◆ **Aim of the exercise**
Transcribe verbatim every line from the line containing "Гости онлайн" to the end of the entries, including both endpoints. Output nothing beyond those lines.

BEGIN Listed records

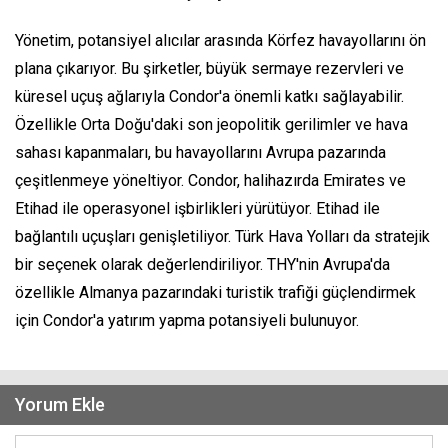
Yönetim, potansiyel alıcılar arasında Körfez havayollarını ön
plana çıkarıyor. Bu şirketler, büyük sermaye rezervleri ve
küresel uçuş ağlarıyla Condor'a önemli katkı sağlayabilir.
Özellikle Orta Doğu'daki son jeopolitik gerilimler ve hava
sahası kapanmaları, bu havayollarını Avrupa pazarında
çeşitlenmeye yöneltiyor. Condor, halihazırda Emirates ve
Etihad ile operasyonel işbirlikleri yürütüyor. Etihad ile
bağlantılı uçuşları genişletiliyor. Türk Hava Yolları da stratejik
bir seçenek olarak değerlendiriliyor. THY'nin Avrupa'da
özellikle Almanya pazarındaki turistik trafiği güçlendirmek
için Condor'a yatırım yapma potansiyeli bulunuyor.
Yorum Ekle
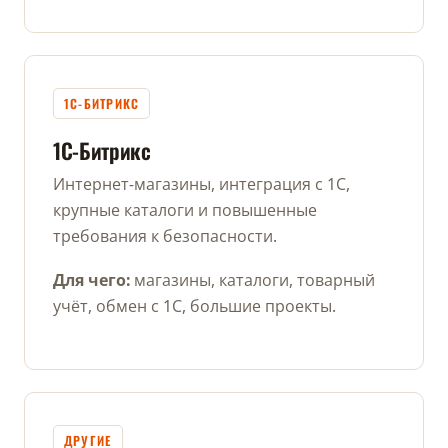
1С-БИТРИКС
1С-Битрикс
Интернет-магазины, интеграция с 1С,
крупные каталоги и повышенные
требования к безопасности.
Для чего:
магазины, каталоги, товарный
учёт, обмен с 1С, большие проекты.
ДРУГИЕ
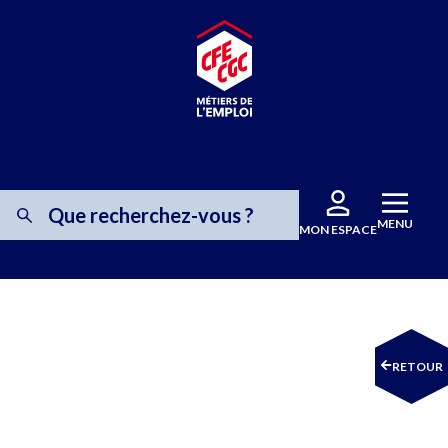
MENU
MON ESPACE
RETOUR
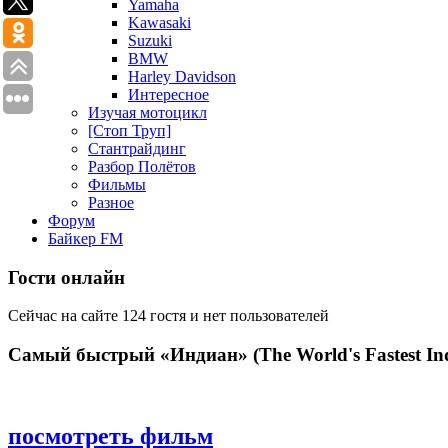
Yamaha
Kawasaki
Suzuki
BMW
Harley Davidson
Интересное
Изучая мотоцикл
[Стоп Труп]
Стантрайдинг
Разбор Полётов
Фильмы
Разное
Форум
Байкер FM
Гости онлайн
Сейчас на сайте 124 гостя и нет пользователей
Самый быстрый «Индиан» (The World's Fastest Ind
посмотреть фильм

END Listed records

◆ **Task answer**
Гости онлайн
Сейчас на сайте 124 гостя и нет пользователей
Самый быстрый «Индиан» (The World's Fastest Ind
посмотреть фильм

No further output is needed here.